By Paul Tomkins.
An angry broadsheet journalist recently emailed me to say that my “hatred of newspapers is beyond a joke”. Yes, I hate lazy reporting, opinion pieces inflated with hot air, and assertions that go against the facts. And yes, there’s plenty to despise about tabloid newspapers, and the sickening way they go about their business.
But you only have to check the number of journalists I follow on Twitter – and believe me, I don’t waste time with those whose work I don’t respect – to see that for someone who ‘hates’ newspapers to a point that’s ‘beyond a joke’, I actually quite like a lot of what they have to say. Charlie Brooker criticises television and newspapers, yet still makes TV shows and writes columns. I don’t think that makes him a hypocrite.

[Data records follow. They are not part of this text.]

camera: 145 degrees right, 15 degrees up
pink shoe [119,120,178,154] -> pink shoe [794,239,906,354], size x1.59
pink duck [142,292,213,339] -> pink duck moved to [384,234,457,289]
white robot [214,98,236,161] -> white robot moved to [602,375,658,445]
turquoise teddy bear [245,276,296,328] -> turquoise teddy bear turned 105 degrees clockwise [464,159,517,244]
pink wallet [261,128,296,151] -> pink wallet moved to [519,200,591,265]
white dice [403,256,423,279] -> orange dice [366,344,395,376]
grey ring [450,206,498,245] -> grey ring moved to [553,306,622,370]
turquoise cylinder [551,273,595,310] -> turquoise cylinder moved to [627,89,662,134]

For a number of years, the point of my writing (and subsequently, this site as a whole) has been to counter what I believe to be poor newspaper and media reporting. ‘Interesting’ writing that is factually incorrect is, in my eyes, worthless; or, worse than that, potentially dangerous. We all make mistakes, but readers have a right to expect some research.

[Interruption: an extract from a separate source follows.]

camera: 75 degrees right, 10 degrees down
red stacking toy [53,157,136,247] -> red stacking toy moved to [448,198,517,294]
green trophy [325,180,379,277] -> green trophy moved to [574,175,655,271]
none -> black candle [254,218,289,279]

The aim of this new weekly feature, pulled together by Chris Rowland and for subscribers only, is to pull apart arguments held together with desiccated Blu-Tack, but also to praise those in the media who have been talking a lot of sense. At TTT, we get very excited by good journalism, possibly because, with the pressure on newspapers to get website hits (as circulations plummet), it’s much rarer than in the golden era.